Griffin is off base so far as he insinuates that the court even had a united single ruling. Different groups had different ideas about what “due-process lite” ought to look like. This renders meaningless Griffin’s assurances that the NDAA only “codifies what the Supreme Court has already said” about the indefinite detention of American Citizens without trial. The Court said all kinds of things!

And isn’t it backwards anyway to try and interpret court decisions (made in a narrow set of circumstances) in law. It’s supposed to be the other way around!

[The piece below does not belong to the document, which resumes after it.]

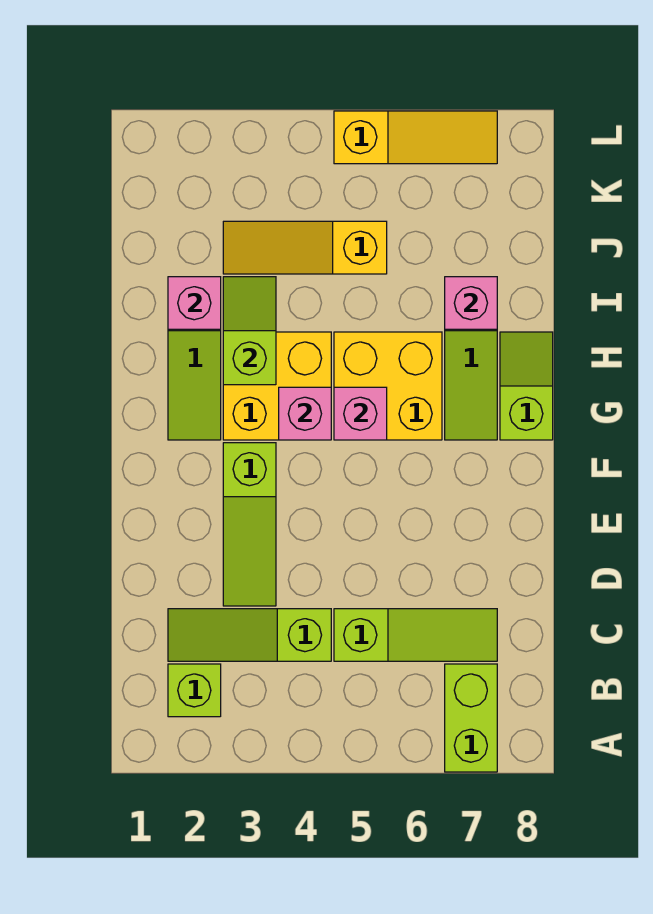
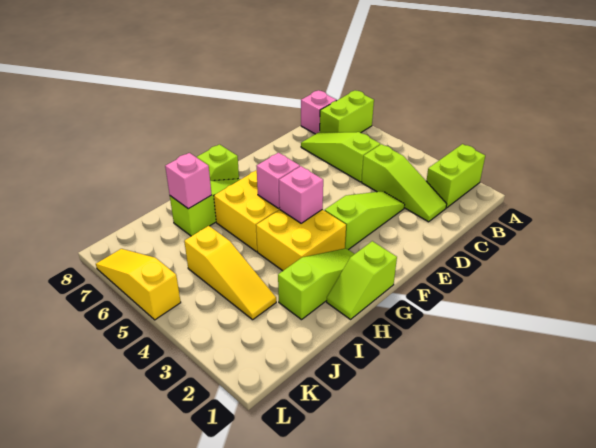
lime brick B2 level 1 -> lime brick A2:B2 level 1
lime slope H3:I3 level 2 top H -> lime slope G1:H1 level 1 top G
pink brick I2 level 2 -> pink brick B8 level 1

And just like the courts should not be in the business of crafting a “due-process lite”, Congress should not be in that business either. Yet that is exactly what they did, using every loophole the varied opinions in Hamdi could provide. For example, the Justices in the plurality suggested that hearsay evidence from the government be made acceptable, and that the burden of proof did not have to be on the government in such cases. Independent judicial review was also not a requirement under “due-process lite.” Instead of judges, someone that the executive branch decided was “impartial” could decide whether or not you should be locked up without trial basically forever.

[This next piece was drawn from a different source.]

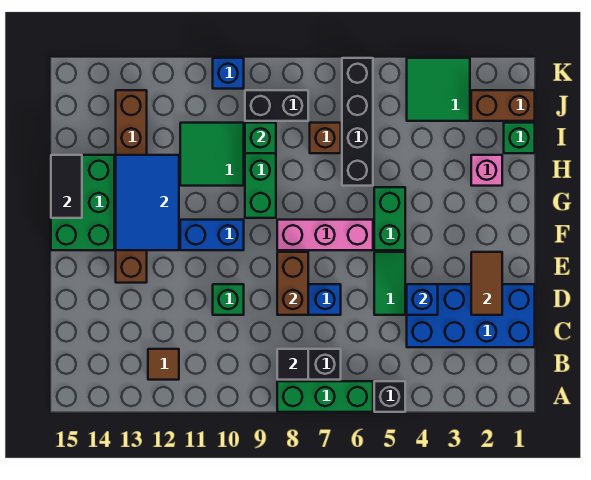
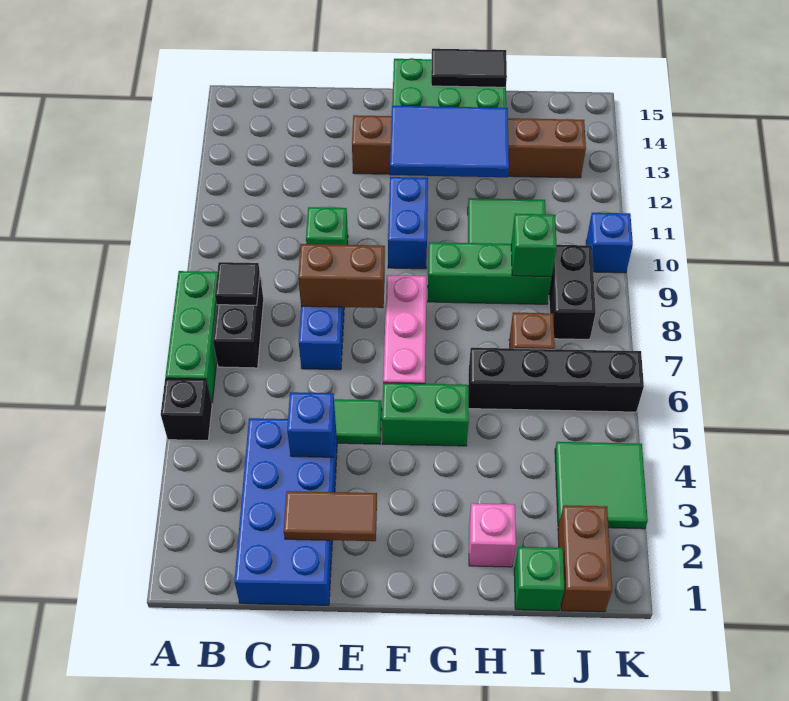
brown tile B12 level 1 -> none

Hamdi was caught in Afghanistan on an actual battlefield. But the NDAA uses that decision, which was made on that set of facts, and then declares the entire United States, including your church, your next Tea Party Protest, and the chair in which you are now sitting to post your anti-government comments on Facebook to be “the battlefield.”
Do you, as Griffin claims, retain the right to “challenge the legality of your detention” under the NDAA he voted for? Not really. They have changed the rules so that even though there is still a process for challenges, the “right” is all but meaningless. The truth is that you cannot challenge your detention on the same basis as you had before, and the new rules are so slanted towards the executive as to make the challenge process a farce.

Now you can be detained forever, until the “war on terror” ends, without a trial, based on hearsay evidence, and without the burden of proof being on the government to show why you should be held. You will never see a real judge once detained under this act. There would be some kangaroo “military tribunal” created as a formality to finalize the decision. And really, if hearsay evidence counts and the burden is on you to prove you are innocent rather than on the government to prove that you should be held, why should the secret tribunal ever let anyone go?

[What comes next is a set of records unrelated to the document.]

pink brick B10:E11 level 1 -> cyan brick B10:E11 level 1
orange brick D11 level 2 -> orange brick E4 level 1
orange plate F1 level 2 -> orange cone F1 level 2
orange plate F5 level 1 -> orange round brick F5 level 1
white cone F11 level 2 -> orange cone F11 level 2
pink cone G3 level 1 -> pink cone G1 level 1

This is not the end of the NDAA’s assault on your constitutional and God-given rights, just the beginning. I hope to discuss more in another article, and also described why a couple of “fig-leaf” provisions that are being used as evidence that this law does not change much are wrong. My goal in this one was to show how the right to challenge your detention by the executive branch in front of a real judge under the rules of law we are used to has been lost. And it’s both the Republicans and Democrats that are doing it to us.

5:15 AM, January 13, 2012  
Blogger Scott Widen said...

I asked Womack at a Tea Party Candidate forum that with his support of the Patriot act, NDAA and CISPA if he believed in the Constitution since all 3 of those in one way or another violated our rights. He reply during a long winded reply was that lawyers vett the bills to ensure they are constitutional.

On the NDAA vote, besides voting yes Womack voted for Gohmert-HASC amendment not the Amash amendment. Gohmert-HASC does not guarantee due process for Americans. Gohmert amendment lets them hold you under military detention without the chance of habeas petition for up to 30 days. Under current or before they passed it in the house you could file the instant a your are detained. Hmm what could they do to you during those 30 days?

Here is what Womack has to say about the NDAA the other day with his on the front newsletter.

"A provision on detainees expressly stating that nothing in the Authorization for Use of Military Force or the National Defense Authorization Act for Fiscal Year 2013 shall be construed to deny the availability of the writ of habeas corpus for any person who is detained in the United States pursuant to the Authorization for Use of Military Force."

Nice how Womack can say this without the detail of holding you for up to 30 days.